YÜKLENİCİ ŞİRKET: BTK İŞTEN ÇIKARDI
Yüklenici firma avukatı Mesut Yıldız ise mahkemeye gönderdiği dilekçede Sain'in görevine kendilerinin son vermediğini belirterek, "Davacının işine son verilmesi BTK tarafından gerçekleştirilmiştir. Yüklenici şirket, kurumun emir ve talimatlarına uymak zorundadır. Davada asıl işveren - alt şveren ilişkisi olmadığından, reddi gerekmektedir" dedi.
ZORLA BAĞIŞ TOPLANDI
İlhan Sain yargılama sırasında alınan ifadesinde 2012 yılında kurumda çalışırken FETÖ'nün Sızıntı dergisine üye yapıldığını, 2015 yılında yapılan teftişte kurum memurları hakkında zorla bağış adı altında para toplandığı şeklinde suç duyurusunda bulunulduğunu, bu kapsamda bütün çalışanların yazılı ifade verdiğini, kendisinin de Sızıntı dergisine zorla üye yapıldığını ifadesinde belirttiğini, ancak kendisine buna ilişkin bir dönüş olmadığını söyledi.
MAHKEMELERİN RET KARARI YARGITAY'DAN DÖNDÜ
Tarafların yazılı savunmalarının ardından 10 Ocak 2017 günü davayı karara bağlayan Diyarbakır 2'nci İş Mahkemesi, toplanan kanıtlara dayanılarak davanın reddine karar verdi.
Bunun üzerine İlhan Sain'in avukatı Siracettin Irmak, Gaziantep Bölge Adliye Mahkemesi'ne istinaf başvurusu yaptı. Gaziantep Bölge Adliye Mahkemesi 9'uncu Hukuk Dairesi de yerel mahkemenin kararının yasaya uygun olduğunu belirterek, istinaf başvurusunun reddine karar verdi. Davanın her iki mahkemece reddedilmesi üzerine Sain'in avukatı Yargıtay'a başvuru yaptı. Dosyayı inceleyen Yargıtay 22'nci Hukuk Dairesi, İstinaf Mahkemesi ve Diyarbakır 2'nci İş Mahkemesi'nin davanın reddi kararlarının bozulmasına hükmederek, dosyanın kararı veren ilk derece mahkemeye gönderilmesine hükmetti.
'İŞVEREN FESHİN SEBEBİNİ İSPATLA YÜKÜMLÜDÜR'
Yargıtay kararında, işçinin davranışının işyerinde olumsuzluklara yol açması halinde işten çıkarılması için geçerli bir neden olabileceği belirtilerek, şunlar kaydedildi:
"İşçinin sosyal açıdan olumsuz bir davranışı, toplumsal ve etik açıdan onaylanmayacak bir tutumu iş yerinde üretim ve iş ilişkisi sürecine herhangi bir olumsuz etki yapmıyorsa geçerli sebep sayılamaz. İşçinin iyi niyet ve ahlak kurallarına uymayan davranışı sonucu iş ilişkisine devam etmek işveren için çekilmez hale gelmişse, güven temeli çökmüşse, işverenin haklı sebeple derhal fesih hakkı doğar. İşçinin davranışı taraflar arasında bulunması gereken güven temelini çökertecek ağırlıkta bulunmamakla, iş ilişkisine devamı çekilmez hale getirmemekle birlikte, işin normal işleyişini bozuyorsa, iş yerindeki uyumu olumsuz yönde etkiliyor ve işverenden bu nedenle iş ilişkisini yürütmesi normal olarak beklenemiyorsa fesih hakkı doğar.

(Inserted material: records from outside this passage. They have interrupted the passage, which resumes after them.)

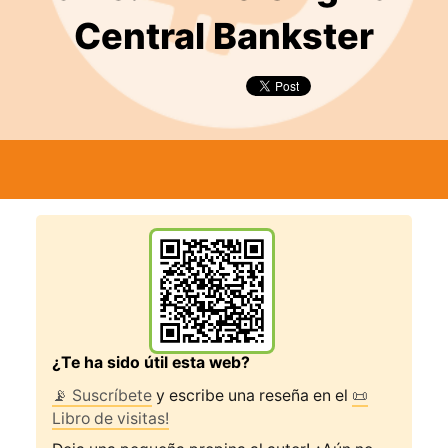
Central Bankster
¿Te ha sido útil esta web?
📡 Suscríbete
y escribe una reseña en el
📜
Libro de visitas!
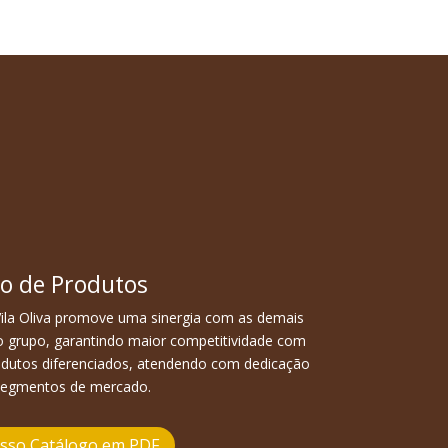
o de Produtos
ila Oliva promove uma sinergia com as demais
 grupo, garantindo maior competitividade com
odutos diferenciados, atendendo com dedicação
segmentos de mercado.
osso Catálogo em PDF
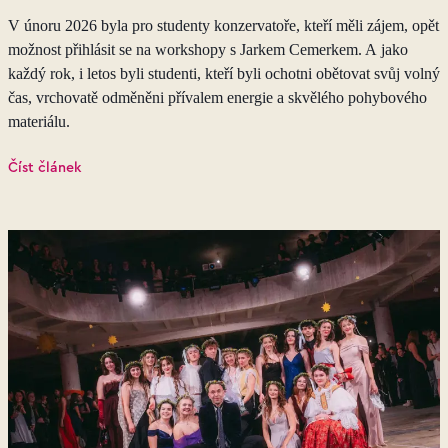
V únoru 2026 byla pro studenty konzervatoře, kteří měli zájem, opět
možnost přihlásit se na workshopy s Jarkem Cemerkem. A jako
každý rok, i letos byli studenti, kteří byli ochotni obětovat svůj volný
čas, vrchovatě odměněni přívalem energie a skvělého pohybového
materiálu.
Číst článek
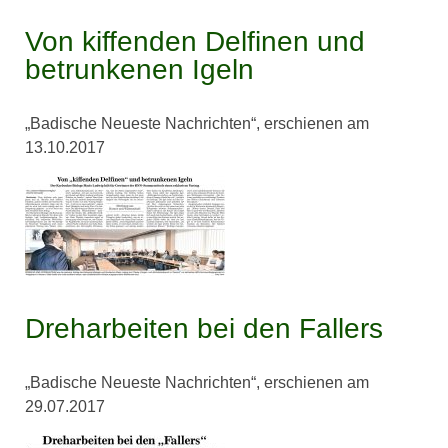
Von kiffenden Delfinen und
betrunkenen Igeln
„Badische Neueste Nachrichten“, erschienen am
13.10.2017
Dreharbeiten bei den Fallers
„Badische Neueste Nachrichten“, erschienen am
29.07.2017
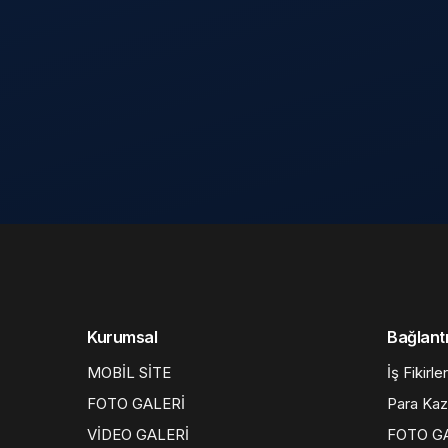
Kurumsal
Bağlantı
MOBİL SİTE
İş Fikirler
FOTO GALERİ
Para Ka
VİDEO GALERİ
FOTO G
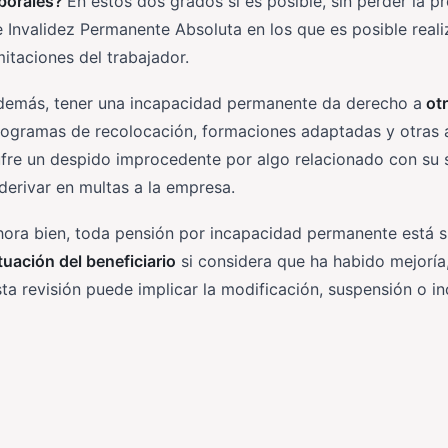
aborales?
En estos dos grados sí es posible, sin perder la p
 Invalidez Permanente Absoluta en los que es posible reali
mitaciones del trabajador.
demás, tener una incapacidad permanente da derecho a
otr
ogramas de recolocación, formaciones adaptadas y otras ay
fre un despido improcedente por algo relacionado con su s
derivar en multas a la empresa.
ora bien, toda pensión por incapacidad permanente está su
tuación del beneficiario
si considera que ha habido mejoría
ta revisión puede implicar la modificación, suspensión o inc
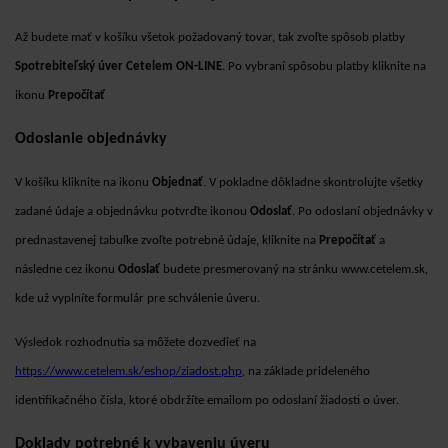
Až budete mať v košíku všetok požadovaný tovar, tak zvoľte spôsob platby
Spotrebiteľský úver Cetelem
ON-LINE
. Po vybraní spôsobu platby kliknite na
ikonu
Prepočítať
Odoslanie objednávky
V košíku kliknite na ikonu
Objednať
. V pokladne dôkladne skontrolujte všetky
zadané údaje a objednávku potvrďte ikonou
Odoslať
. Po odoslaní objednávky v
prednastavenej tabuľke zvoľte potrebné údaje, kliknite na
Prepočítať
a
následne cez ikonu
Odoslať
budete presmerovaný na stránku www.cetelem.sk,
kde už vyplníte formulár pre schválenie úveru.
Výsledok rozhodnutia sa môžete dozvedieť na
https://www.cetelem.sk/eshop/ziadost.php
, na základe prideleného
identifikačného čísla, ktoré obdržíte emailom po odoslaní žiadosti o úver.
Doklady potrebné k vybaveniu úveru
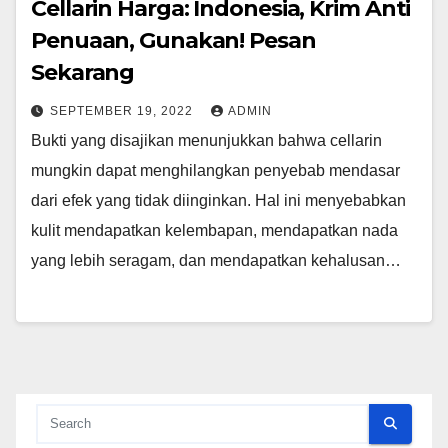
Cellarin Harga: Indonesia, Krim Anti
Penuaan, Gunakan! Pesan
Sekarang
SEPTEMBER 19, 2022
ADMIN
Bukti yang disajikan menunjukkan bahwa cellarin
mungkin dapat menghilangkan penyebab mendasar
dari efek yang tidak diinginkan. Hal ini menyebabkan
kulit mendapatkan kelembapan, mendapatkan nada
yang lebih seragam, dan mendapatkan kehalusan…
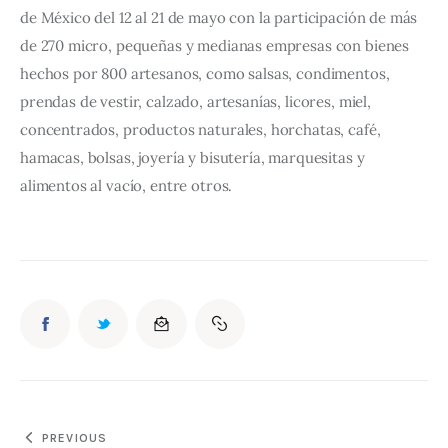
de México del 12 al 21 de mayo con la participación de más 
de 270 micro, pequeñas y medianas empresas con bienes 
hechos por 800 artesanos, como salsas, condimentos, 
prendas de vestir, calzado, artesanías, licores, miel, 
concentrados, productos naturales, horchatas, café, 
hamacas, bolsas, joyería y bisutería, marquesitas y 
alimentos al vacío, entre otros.
PREVIOUS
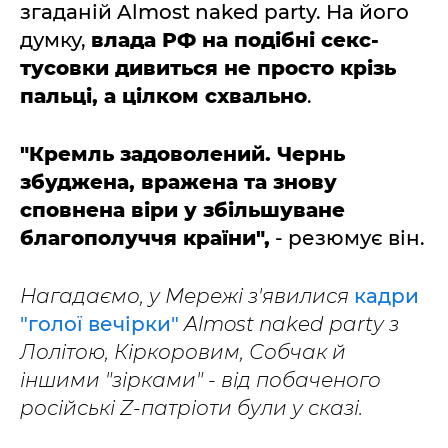
згаданій Almost naked party. На його
думку,
влада РФ на подібні секс-
тусовки дивиться не просто крізь
пальці, а цілком схвально
.
"Кремль задоволений. Чернь
збуджена, вражена та знову
сповнена віри у збільшуване
благополуччя країни",
- резюмує він.
Нагадаємо, у Мережі з'явилися
кадри
"голої вечірки"
Almost naked party з
Лолітою, Кіркоровим, Собчак й
іншими "зірками" - від побаченого
російські Z-патріоти були у сказі.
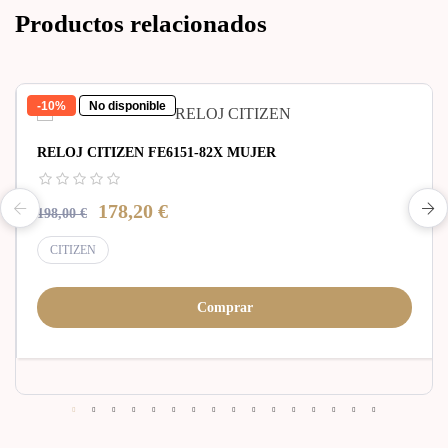
Productos relacionados
-10%
No disponible
RELOJ CITIZEN FE6151-82X MUJER
178,20 €
198,00 €
CITIZEN
Comprar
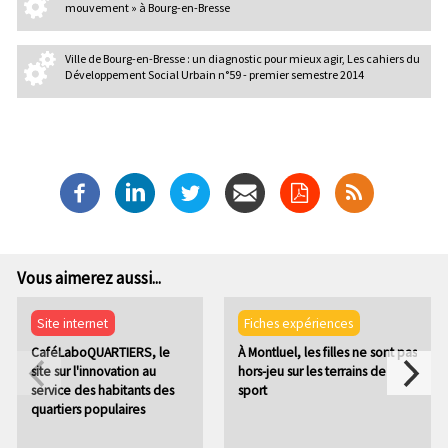
mouvement » à Bourg-en-Bresse
Ville de Bourg-en-Bresse : un diagnostic pour mieux agir, Les cahiers du
Développement Social Urbain n°59 - premier semestre 2014
Vous aimerez aussi...
Site internet
Fiches expériences
CaféLaboQUARTIERS, le
À Montluel, les filles ne sont pas
site sur l'innovation au
hors-jeu sur les terrains de
service des habitants des
sport
quartiers populaires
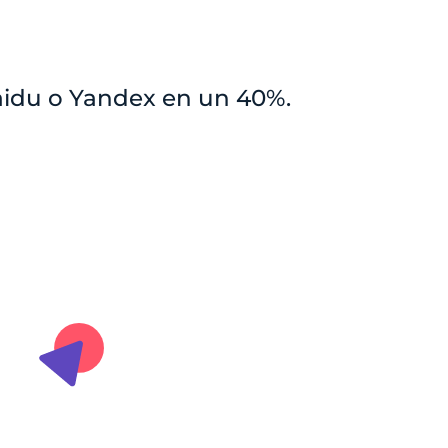
aidu o Yandex en un 40%.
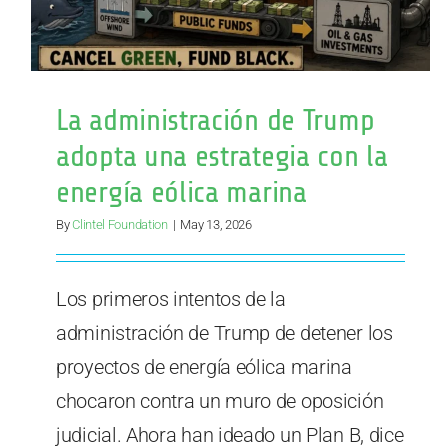
La administración de Trump
adopta una estrategia con la
energía eólica marina
By
Clintel Foundation
|
May 13, 2026
Los primeros intentos de la
administración de Trump de detener los
proyectos de energía eólica marina
chocaron contra un muro de oposición
judicial. Ahora han ideado un Plan B, dice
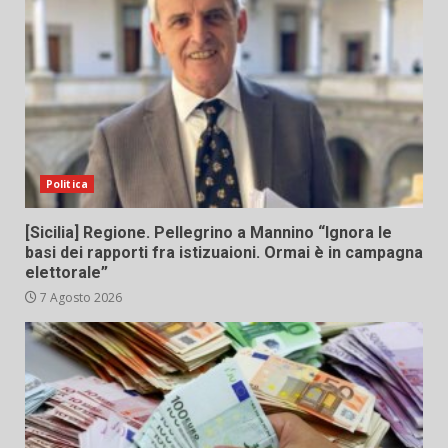
Politica
[Sicilia] Regione. Pellegrino a Mannino “Ignora le
basi dei rapporti fra istizuaioni. Ormai è in campagna
elettorale”
7 Agosto 2026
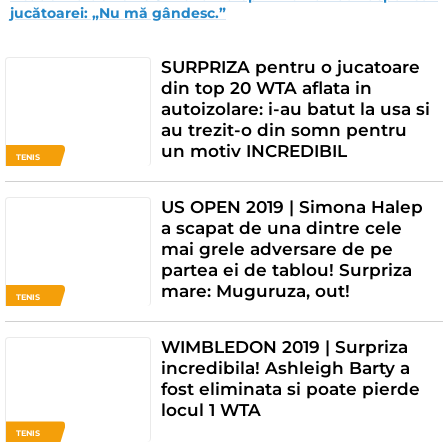
jucătoarei: „Nu mă gândesc.”
SURPRIZA pentru o jucatoare
din top 20 WTA aflata in
autoizolare: i-au batut la usa si
au trezit-o din somn pentru
un motiv INCREDIBIL
TENIS
US OPEN 2019 | Simona Halep
a scapat de una dintre cele
mai grele adversare de pe
partea ei de tablou! Surpriza
mare: Muguruza, out!
TENIS
WIMBLEDON 2019 | Surpriza
incredibila! Ashleigh Barty a
fost eliminata si poate pierde
locul 1 WTA
TENIS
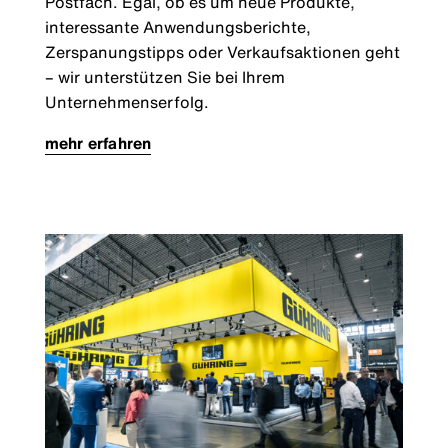
Postfach. Egal, ob es um neue Produkte,
interessante Anwendungsberichte,
Zerspanungstipps oder Verkaufsaktionen geht
– wir unterstützen Sie bei Ihrem
Unternehmenserfolg.
mehr erfahren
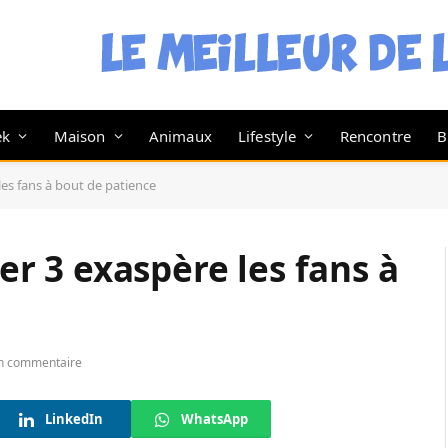
ek
Maison
Animaux
Lifestyle
Rencontre
B
 les fans à bout de patience
ler 3 exaspère les fans à
n commentaire
LinkedIn
WhatsApp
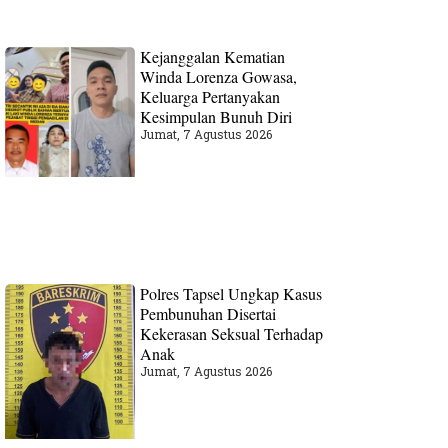
Kejanggalan Kematian
Winda Lorenza Gowasa,
Keluarga Pertanyakan
Kesimpulan Bunuh Diri
Jumat, 7 Agustus 2026
Polres Tapsel Ungkap Kasus
Pembunuhan Disertai
Kekerasan Seksual Terhadap
Anak
Jumat, 7 Agustus 2026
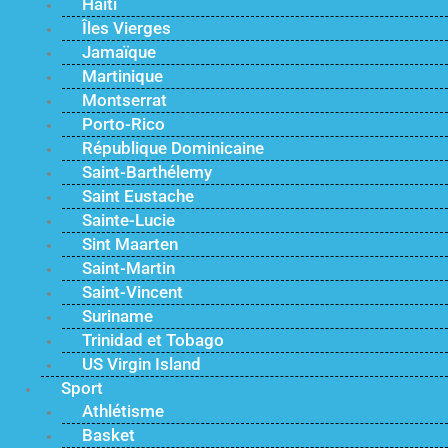
Haïti
Îles Vierges
Jamaïque
Martinique
Montserrat
Porto-Rico
République Dominicaine
Saint-Barthélemy
Saint Eustache
Sainte-Lucie
Sint Maarten
Saint-Martin
Saint-Vincent
Suriname
Trinidad et Tobago
US Virgin Island
Sport
Athlétisme
Basket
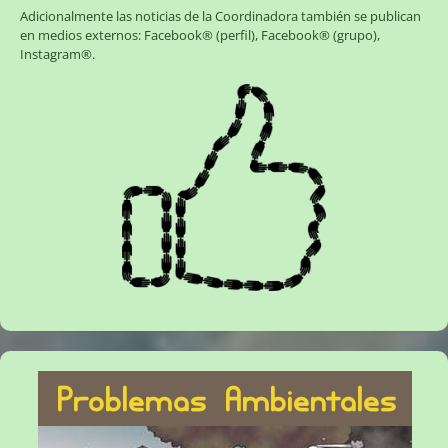
Adicionalmente las noticias de la Coordinadora también se publican
en medios externos:
Facebook® (perfil)
,
Facebook® (grupo)
,
Instagram®
.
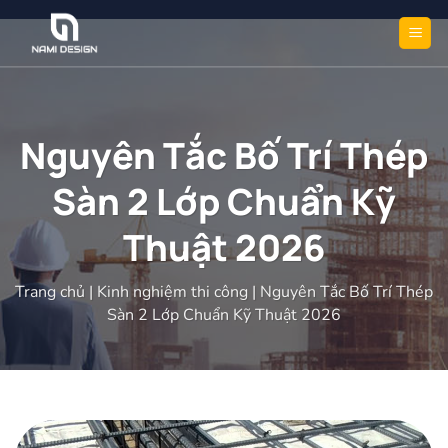
Bỏ
qua
nội
dung
Nguyên Tắc Bố Trí Thép
Sàn 2 Lớp Chuẩn Kỹ
Thuật 2026
Trang chủ
|
Kinh nghiệm thi công
|
Nguyên Tắc Bố Trí Thép
Sàn 2 Lớp Chuẩn Kỹ Thuật 2026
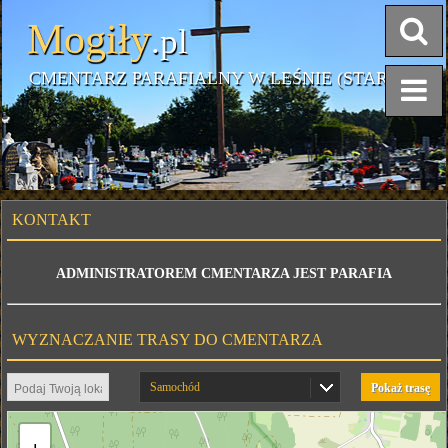
Mogiły
.pl
CMENTARZ PARAFIALNY W LEŚNIE (STARY)
KONTAKT
ADMINISTRATOREM CMENTARZA JEST PARAFIA
WYZNACZANIE TRASY DO CMENTARZA
Samochód
Pokaż trasę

Feshin geçerli sebebe dayandığını ispat yükümlülüğü işverene aittir. İşçi, feshin başka bir sebebe dayandığını iddia ettiği takdirde, iddiasını ispatla yükümlüdür."
YARGITAY: ARAŞTIRMA YAPILMADAN RET, HATALI
İş Mahkemesi'nde verilen ara kararda, davacı ile ilgili güvenlik tutanağının sunulması ve soruşturma sonucu ile ilgili evrakların mahkemeye sunulması talebinin davanın esasına etki etmeyeceği gerekçesiyle reddine karar verildiğini belirten Yargıtay, yargılama sonucunda da davanın reddine dair hüküm kurulduğunu kaydetti. Kararda şu ifadelere yer verildi:
"Davacı tarafın talepleri reddedilerek, taleplerine yönelik araştırma yapılmadan davanın reddine karar verilmesinin dosyanın kapsamına uygun düşmediği görüldüğünden, davacı taraf taleplerine yönelik araştırma yapılmalıdır. Ayrıca, davacı hakkında mevcut ise adli ya da idari soruşturma evrakları, Emniyet Genel Müdürlüğü ve Jandarma Genel Komutanlığı Terörle Mücadele ile ilgili birimlerden ve Bilgi Teknolojileri ve İletişim Kurumu'ndan varsa davacı ile ilgili bilgi ve belgeler ile yine Bank Asya'ya açılmış mevduat hesapları, hesap hareketleri ve bankacılığa ilişkin işlemler olup olmadığı sorulmalı, tüm bilgi ve belgeler değerlendirilerek sonucuna göre hüküm kurulması gerekirken, davanın reddi hatalı olup, bozmayı gerektirmiştir."